> About this task
Show every line from the data below that includes "assign".

(Circuit design data)
"""

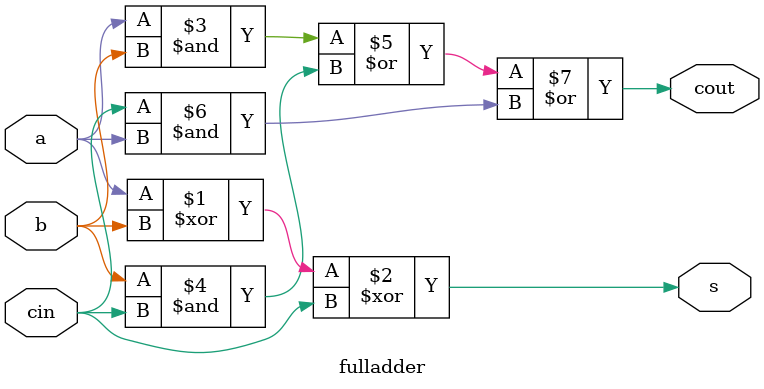
<source format=v>
`timescale 1ns / 1ps
module fulladder(a,b,cin,s,cout);

input a,b,cin;
output s,cout;
assign s = a^b^ cin;
assign cout =(a&b)|(b&cin)|(cin&a);

endmodule




</source>
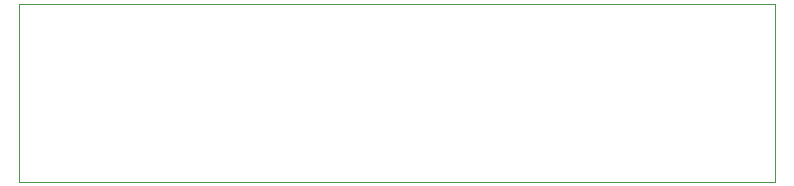
<source format=gbo>
G75*
%MOIN*%
%OFA0B0*%
%FSLAX25Y25*%
%IPPOS*%
%LPD*%
%AMOC8*
5,1,8,0,0,1.08239X$1,22.5*
%
%ADD10C,0.00000*%
D10*
X0002968Y0001985D02*
X0002968Y0061040D01*
X0254936Y0061040D01*
X0254936Y0001985D01*
X0002968Y0001985D01*
M02*

</source>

"""

> Answer to this task
assign s = a^b^ cin;
assign cout =(a&b)|(b&cin)|(cin&a);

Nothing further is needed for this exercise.